И — ползла, ползла вверх, не останавливаясь, пока не добралась до толстой ветки. Там и уселась. Вытащила из джинсов ремень, им пристегнулась к стволу — и только тогда почувствовала себя в безопасности.
Пока лезла, не слышала ничего. Даже имени своего не вспомнила бы, наверное. Когда осмотрелась, увидела, что волки окружили скалу, стояли и под её деревом, с интересом глядя вверх.
От умных и каких-то как будто бы даже насмешливых взглядов стало чертовски не по себе, на спине табунами побежали мурашки.

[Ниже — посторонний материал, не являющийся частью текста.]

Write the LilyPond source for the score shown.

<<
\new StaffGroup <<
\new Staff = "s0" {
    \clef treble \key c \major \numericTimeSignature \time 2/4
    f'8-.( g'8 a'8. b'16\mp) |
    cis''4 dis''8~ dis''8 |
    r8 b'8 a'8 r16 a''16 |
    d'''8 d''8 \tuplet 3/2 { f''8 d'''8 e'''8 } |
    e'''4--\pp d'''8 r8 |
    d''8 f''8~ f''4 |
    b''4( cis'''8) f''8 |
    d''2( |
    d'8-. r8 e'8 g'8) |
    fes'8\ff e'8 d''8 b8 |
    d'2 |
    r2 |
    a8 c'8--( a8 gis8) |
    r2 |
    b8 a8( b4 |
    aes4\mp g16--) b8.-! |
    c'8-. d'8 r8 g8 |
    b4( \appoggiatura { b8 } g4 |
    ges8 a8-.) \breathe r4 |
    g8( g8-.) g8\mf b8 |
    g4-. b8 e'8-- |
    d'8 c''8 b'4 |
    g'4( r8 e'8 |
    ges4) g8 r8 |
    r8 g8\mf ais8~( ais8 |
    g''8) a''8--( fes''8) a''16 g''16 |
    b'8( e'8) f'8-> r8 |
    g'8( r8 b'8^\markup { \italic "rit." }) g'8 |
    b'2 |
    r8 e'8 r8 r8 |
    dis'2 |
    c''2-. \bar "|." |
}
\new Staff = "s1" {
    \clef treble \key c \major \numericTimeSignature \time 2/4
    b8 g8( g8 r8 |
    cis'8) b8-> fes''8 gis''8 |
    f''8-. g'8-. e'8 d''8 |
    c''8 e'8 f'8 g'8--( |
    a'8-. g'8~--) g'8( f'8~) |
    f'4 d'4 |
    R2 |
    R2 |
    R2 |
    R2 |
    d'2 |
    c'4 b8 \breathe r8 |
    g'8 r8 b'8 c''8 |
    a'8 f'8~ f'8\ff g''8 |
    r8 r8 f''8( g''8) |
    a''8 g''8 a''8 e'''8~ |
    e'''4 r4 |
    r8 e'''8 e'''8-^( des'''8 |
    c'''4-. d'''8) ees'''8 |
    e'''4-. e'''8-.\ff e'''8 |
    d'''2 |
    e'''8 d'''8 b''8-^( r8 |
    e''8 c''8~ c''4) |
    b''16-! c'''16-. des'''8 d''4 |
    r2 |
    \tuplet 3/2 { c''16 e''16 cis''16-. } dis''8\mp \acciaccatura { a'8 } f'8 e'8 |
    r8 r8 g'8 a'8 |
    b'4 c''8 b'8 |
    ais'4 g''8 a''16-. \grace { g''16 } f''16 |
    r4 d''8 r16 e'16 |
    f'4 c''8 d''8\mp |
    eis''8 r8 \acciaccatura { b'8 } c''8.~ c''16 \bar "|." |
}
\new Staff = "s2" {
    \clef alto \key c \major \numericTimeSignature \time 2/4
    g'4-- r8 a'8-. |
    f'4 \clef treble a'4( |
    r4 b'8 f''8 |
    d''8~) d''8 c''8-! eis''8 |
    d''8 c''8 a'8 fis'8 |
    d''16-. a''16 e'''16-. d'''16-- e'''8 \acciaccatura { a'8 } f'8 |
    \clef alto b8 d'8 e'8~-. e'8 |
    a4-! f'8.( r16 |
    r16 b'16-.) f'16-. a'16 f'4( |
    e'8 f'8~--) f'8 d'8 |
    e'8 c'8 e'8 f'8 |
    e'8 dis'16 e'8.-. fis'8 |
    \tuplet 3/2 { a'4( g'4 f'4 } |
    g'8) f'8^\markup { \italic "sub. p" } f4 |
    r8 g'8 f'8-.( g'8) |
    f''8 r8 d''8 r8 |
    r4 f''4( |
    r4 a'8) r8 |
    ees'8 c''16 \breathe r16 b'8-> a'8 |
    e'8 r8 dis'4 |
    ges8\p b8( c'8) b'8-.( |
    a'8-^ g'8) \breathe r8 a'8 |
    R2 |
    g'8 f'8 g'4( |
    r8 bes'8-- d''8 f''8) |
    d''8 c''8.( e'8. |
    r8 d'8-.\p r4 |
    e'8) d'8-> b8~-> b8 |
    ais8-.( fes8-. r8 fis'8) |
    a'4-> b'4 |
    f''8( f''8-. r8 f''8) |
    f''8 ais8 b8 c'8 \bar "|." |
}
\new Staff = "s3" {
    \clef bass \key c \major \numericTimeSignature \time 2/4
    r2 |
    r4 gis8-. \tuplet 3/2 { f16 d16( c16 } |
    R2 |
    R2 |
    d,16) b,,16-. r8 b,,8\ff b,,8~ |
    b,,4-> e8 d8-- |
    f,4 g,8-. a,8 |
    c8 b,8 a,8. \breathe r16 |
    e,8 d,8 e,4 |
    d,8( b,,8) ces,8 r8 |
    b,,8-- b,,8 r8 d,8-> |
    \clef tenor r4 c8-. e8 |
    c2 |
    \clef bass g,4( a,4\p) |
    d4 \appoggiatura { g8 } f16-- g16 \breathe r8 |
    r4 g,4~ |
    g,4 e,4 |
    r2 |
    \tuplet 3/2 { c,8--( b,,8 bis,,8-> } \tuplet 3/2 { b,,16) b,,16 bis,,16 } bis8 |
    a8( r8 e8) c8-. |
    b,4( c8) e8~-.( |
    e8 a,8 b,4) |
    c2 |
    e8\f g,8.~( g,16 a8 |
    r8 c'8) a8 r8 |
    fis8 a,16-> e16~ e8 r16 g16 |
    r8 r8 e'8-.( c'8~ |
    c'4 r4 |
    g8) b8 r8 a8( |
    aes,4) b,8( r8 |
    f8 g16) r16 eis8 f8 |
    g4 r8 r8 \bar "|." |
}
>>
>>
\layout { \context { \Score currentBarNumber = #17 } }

А декан — он сам себя переиграл. Волки явно могли запрыгнуть на скалу, но почему-то не лезли. Юля не слышала выстрелов, но, когда осмотрелась с высоты, увидела, что старый изврат перезаряжает ружьё.
Убить он никого не убил, только спугнул. Но — не прогнал совсем. Волки остались. И Юля, вдохновлённая бегством, радостно заорала компашке на скале:
— Хрен меня отсюда достанут! А вас, уродов, сожрут! Не сейчас — так когда вы уснёте! Когда без воды ослабнете! Ясно вам?!

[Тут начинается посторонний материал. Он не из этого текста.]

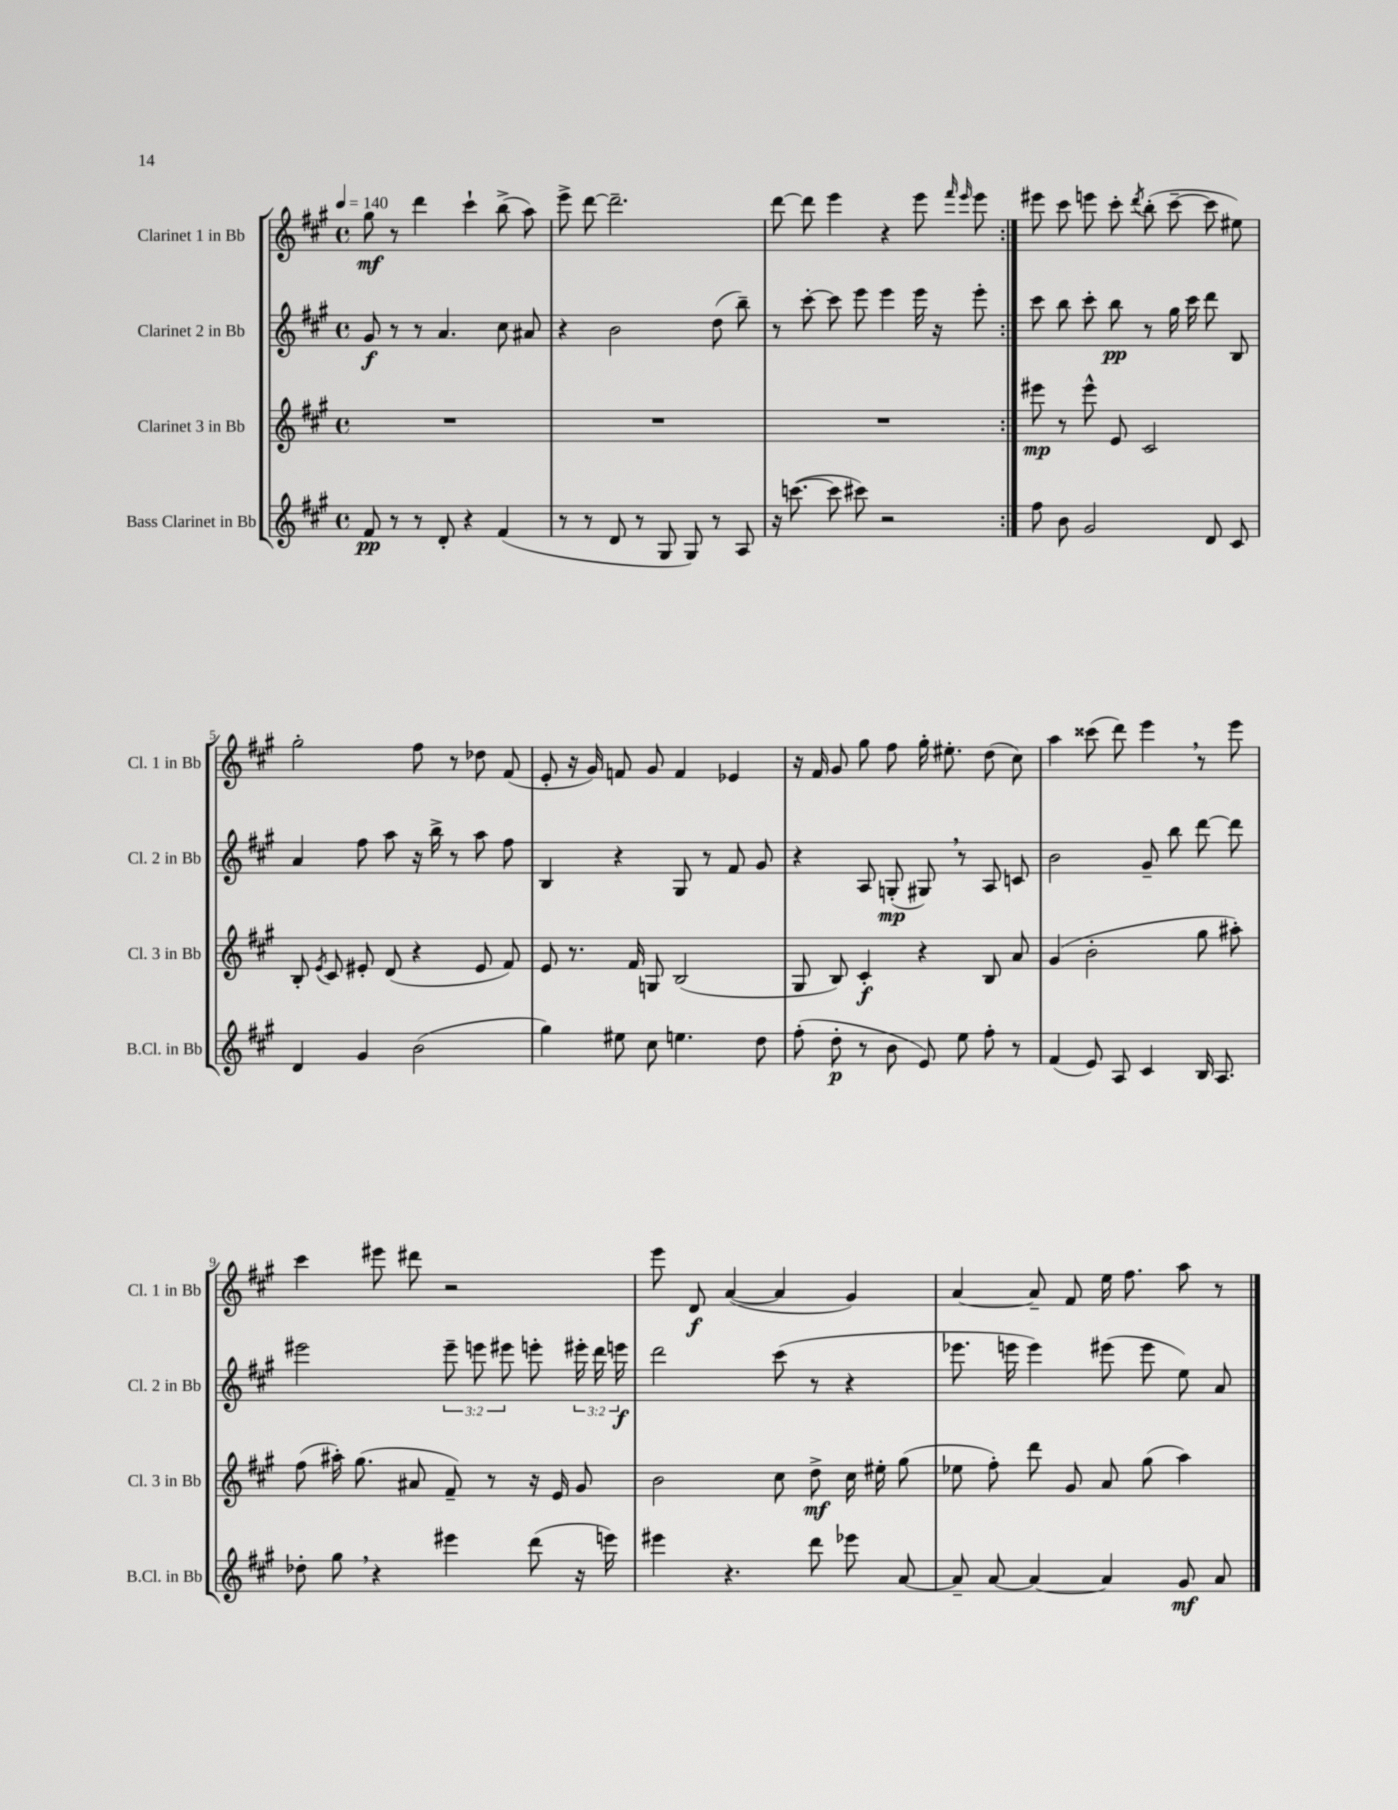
<<
\new StaffGroup <<
\new Staff = "s0" \with { instrumentName = "Clarinet 1 in Bb" shortInstrumentName = "Cl. 1 in Bb" } {
    \clef treble \key a \major \defaultTimeSignature \time 4/4 \tempo 4 = 140
    \autoBeamOff \repeat volta 2 { gis''8\mf r8 d'''4 cis'''4-! b''8->( a''8) |
    e'''8-> d'''8~ d'''2.-- |
    d'''8~ d'''8 e'''4 r4 e'''8 \grace { fis'''16 e'''16 } e'''8 | }
    eis'''8 cis'''8 e'''8 cis'''8-. \acciaccatura { d'''8 } b''8-.( cis'''8~-- cis'''8 eis''8) |
    gis''2-. fis''8 r8 des''8 fis'8( |
    e'8-. r16 gis'16) f'8 gis'8 f'4 ees'4 |
    r16 fis'16 gis'8 gis''8 fis''8 gis''16-. eis''8.-. d''8( cis''8) |
    a''4 cisis'''8( d'''8) e'''4 \breathe r8 e'''8 |
    cis'''4 eis'''8 dis'''8 r2 |
    e'''8 d'8\f a'4~( a'4 gis'4) |
    a'4~ a'8-- fis'8 e''16 fis''8. a''8 r8 \bar "|." |
}
\new Staff = "s1" \with { instrumentName = "Clarinet 2 in Bb" shortInstrumentName = "Cl. 2 in Bb" } {
    \clef treble \key a \major \defaultTimeSignature \time 4/4 \override Staff.TupletNumber.text = #tuplet-number::calc-fraction-text
    \autoBeamOff \repeat volta 2 { gis'8\f r8 r8 a'4. cis''8 ais'8 |
    r4 b'2 d''8( b''8--) |
    r8 cis'''8~-. cis'''8 e'''8 e'''4 e'''16 r16 e'''8-. | }
    cis'''8 b''8 cis'''8-. b''8\pp r8 gis''16 cis'''16 d'''8 b8 |
    a'4 fis''8 a''8 r16 b''16-> r8 a''8 fis''8 |
    b4 r4 gis8 r8 fis'8 gis'8 |
    r4 a8 g8-.\mp( gis8) \breathe r8 a8 c'8 |
    b'2 gis'8-- b''8 d'''8~ d'''8 |
    eis'''2 \tuplet 3/2 { eis'''8-- e'''8 eis'''8 } e'''8-. \tuplet 3/2 { eis'''16-. d'''16 e'''16\f } |
    d'''2 cis'''8( r8 r4 |
    ees'''8. e'''16 e'''4) eis'''8( eis'''8 e''8) a'8 \bar "|." |
}
\new Staff = "s2" \with { instrumentName = "Clarinet 3 in Bb" shortInstrumentName = "Cl. 3 in Bb" } {
    \clef treble \key a \major \defaultTimeSignature \time 4/4
    \autoBeamOff \repeat volta 2 { R1 |
    R1 |
    R1 | }
    eis'''8\mp r8 eis'''8-^ e'8 cis'2 |
    b8-. \acciaccatura { e'8 } cis'8 eis'8-. d'8( r4 eis'8 fis'8) |
    e'8 r8. fis'16 g8 b2( |
    gis8 b8) cis'4-.\f r4 b8 a'8 |
    gis'4( b'2-. gis''8 ais''8-.) |
    fis''8( ais''16-.) gis''8.( ais'8 fis'8--) r8 r16 e'16 gis'8 |
    b'2 cis''8 d''8->\mf cis''16 eis''16-. gis''8( |
    ees''8 fis''8-.) d'''8 gis'8 a'8 gis''8( a''4) \bar "|." |
}
\new Staff = "s3" \with { instrumentName = "Bass Clarinet in Bb" shortInstrumentName = "B.Cl. in Bb" } {
    \clef treble \key a \major \defaultTimeSignature \time 4/4
    \autoBeamOff \repeat volta 2 { fis'8\pp r8 r8 d'8-. r4 fis'4( |
    r8 r8 d'8 r8 gis8 gis8) r8 a8 |
    r16 c'''8.~( c'''8 cis'''8) r2 | }
    fis''8 b'8 gis'2 d'8 cis'8 |
    d'4 gis'4 b'2( |
    gis''4) eis''8 cis''8 e''4. d''8 |
    fis''8-.( d''8-.\p r8 b'8 e'8) e''8 fis''8-. r8 |
    fis'4( e'8) a8 cis'4 b16 a8. |
    des''8-. gis''8 \breathe r4 eis'''4 d'''8( r16 e'''16) |
    eis'''4 r4. d'''8 ees'''8 a'8~ |
    a'8-- a'8~ a'4~ a'4 gis'8\mf a'8 \bar "|." |
}
>>
>>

Декан распсиховался и долго поливал её грязью в ответ. Слова о том, что ей тоже тут конец, Юля мимо ушей пропустила, уверенная, что дядя Никита найдёт её и вытащит. А вот от обещания старика пристрелить её, чтобы она сдохла первой, стало не по себе.
Спасибо хоть, урод сразу не выстрелил.
А дальше… Дальше она ждала. Уже несколько часов.
Иногда накрывало жалостью к себе и к ребятам, у которых шансов выжить просто не было — тогда Юля ревела. Иногда просыпалась злость и странное воодушевление. Девушка твердила себе как в бреду:
— Он придёт. Он придёт. Придёт.
Или — орала на декана и его шестёрок. Вот как сейчас.
Вдали иногда слышались выстрелы, провоцируя у компашки внизу бурные дебаты. Надеются, их спасут? Это дядя Никита, больше некому. Пусть лучше к волкам спускаются.
Хуже всего было то, что ела Юля в последний раз утром. А пила воду — как раз перед началом этого кошмара. А после был долгий изнуряющий бег на грани возможностей, после было карабканье по гладкому стволу сосны… Голод и жажда чем дальше, тем больше становились невыносимы.